## Problem
Write out the text in the data below word for word, leaving out the pictures.

Given data Block Start

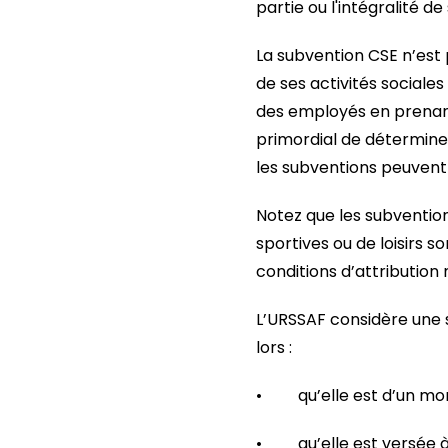
partie ou l'intégralité de 
La subvention CSE n’est 
de ses activités sociale
des employés en prenant
primordial de déterminer
les subventions peuvent
Notez que les subvention
sportives ou de loisirs 
conditions d’attributio
L’URSSAF considère une
lors :
• qu’elle est d’un mon
• qu’elle est versée à t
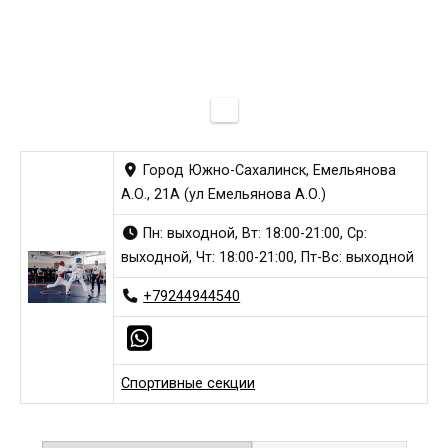
Город Южно-Сахалинск, Емельянова
А.О., 21А (ул Емельянова А.О.)
Пн: выходной, Вт: 18:00-21:00, Ср:
выходной, Чт: 18:00-21:00, Пт-Вс: выходной
+79244944540
Спортивные секции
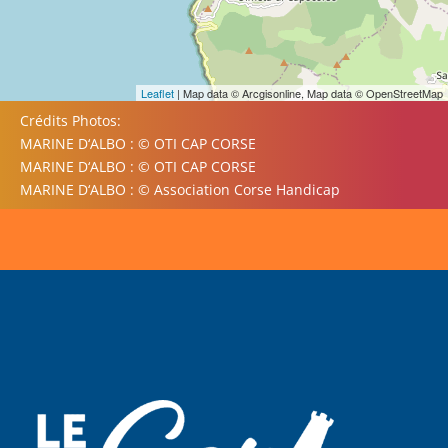
Leaflet
| Map data © Arcgisonline, Map data © OpenStreetMap
Crédits Photos:
MARINE D‘ALBO : © OTI CAP CORSE
MARINE D‘ALBO : © OTI CAP CORSE
MARINE D‘ALBO : © Association Corse Handicap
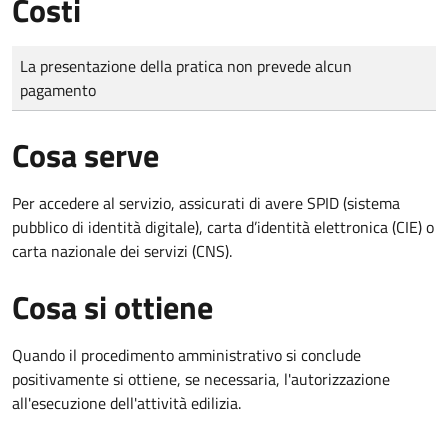
Costi
Tipo di pagamento
Importo
La presentazione della pratica non prevede alcun
pagamento
Cosa serve
Per accedere al servizio, assicurati di avere SPID (sistema
pubblico di identità digitale), carta d’identità elettronica (CIE) o
carta nazionale dei servizi (CNS).
Cosa si ottiene
Quando il procedimento amministrativo si conclude
positivamente si ottiene, se necessaria, l'autorizzazione
all'esecuzione dell'attività edilizia.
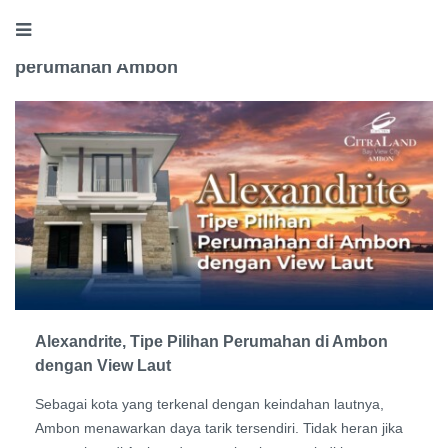
perumahan Ambon
Alexandrite, Tipe Pilihan Perumahan di Ambon
dengan View Laut
Sebagai kota yang terkenal dengan keindahan lautnya,
Ambon menawarkan daya tarik tersendiri. Tidak heran jika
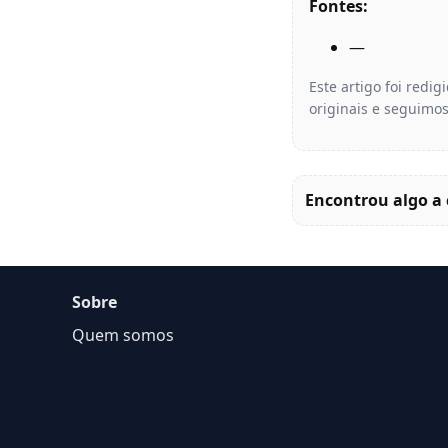
Fontes:
—
Este artigo foi redi
originais e seguimos
Encontrou algo a 
Sobre
Quem somos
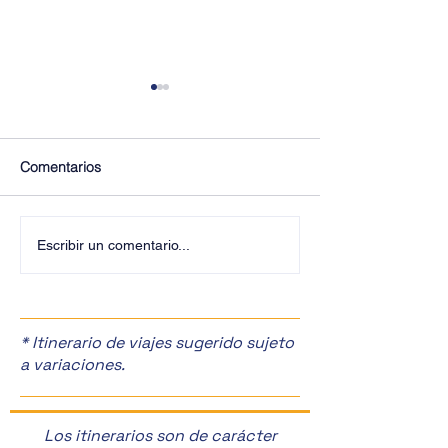
Comentarios
¡Descubre la magia de la
¡Explora la CDM
Escribir un comentario...
CDMX! ✨
Nosotros! 🌟
* Itinerario de viajes sugerido sujeto
a variaciones.
Los itinerarios son de carácter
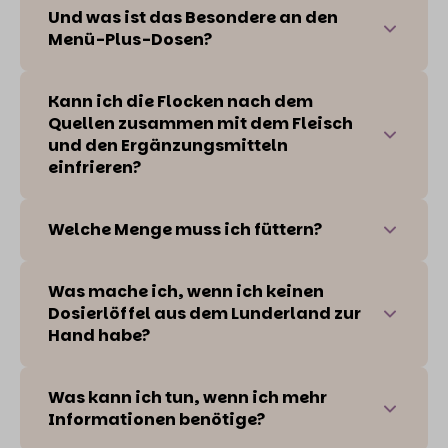
Und was ist das Besondere an den
Menü-Plus-Dosen?
Kann ich die Flocken nach dem
Quellen zusammen mit dem Fleisch
und den Ergänzungsmitteln
einfrieren?
Welche Menge muss ich füttern?
Was mache ich, wenn ich keinen
Dosierlöffel aus dem Lunderland zur
Hand habe?
Was kann ich tun, wenn ich mehr
Informationen benötige?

Given data Block End

## Response box
partie ou l'intégralité de 
La subvention CSE n’est 
de ses activités sociale
des employés en prenant
primordial de déterminer
les subventions peuvent
Notez que les subvention
sportives ou de loisirs 
conditions d’attributio
L’URSSAF considère une
lors :
• qu’elle est d’un mon
• qu’elle est versée à t
Город Южно-Сахалинск, Емельянова
А.О., 21А (ул Емельянова А.О.)
Пн: выходной, Вт: 18:00-21:00, Ср:
выходной, Чт: 18:00-21:00, Пт-Вс: выходной
+79244944540
Спортивные секции
Leaflet
| Map data © Arcgisonline, Map data © OpenStreetMap
Crédits Photos:
MARINE D‘ALBO : © OTI CAP CORSE
MARINE D‘ALBO : © OTI CAP CORSE
MARINE D‘ALBO : © Association Corse Handicap
Costi
Tipo di pagamento
Importo
La presentazione della pratica non prevede alcun
pagamento
Cosa serve
Per accedere al servizio, assicurati di avere SPID (sistema
pubblico di identità digitale), carta d’identità elettronica (CIE) o
carta nazionale dei servizi (CNS).
Cosa si ottiene
Quando il procedimento amministrativo si conclude
positivamente si ottiene, se necessaria, l'autorizzazione
all'esecuzione dell'attività edilizia.
perumahan Ambon
Alexandrite, Tipe Pilihan Perumahan di Ambon
dengan View Laut
Sebagai kota yang terkenal dengan keindahan lautnya,
Ambon menawarkan daya tarik tersendiri. Tidak heran jika
Fontes:
—
Este artigo foi redi
originais e seguimos
Encontrou algo a 
Sobre
Quem somos
Comentarios
¡Descubre la magia de la
¡Explora la CDM
Escribir un comentario...
CDMX! ✨
Nosotros! 🌟
* Itinerario de viajes sugerido sujeto
a variaciones.
Los itinerarios son de carácter
Und was ist das Besondere an den
Menü-Plus-Dosen?
Kann ich die Flocken nach dem
Quellen zusammen mit dem Fleisch
und den Ergänzungsmitteln
einfrieren?
Welche Menge muss ich füttern?
Was mache ich, wenn ich keinen
Dosierlöffel aus dem Lunderland zur
Hand habe?
Was kann ich tun, wenn ich mehr
Informationen benötige?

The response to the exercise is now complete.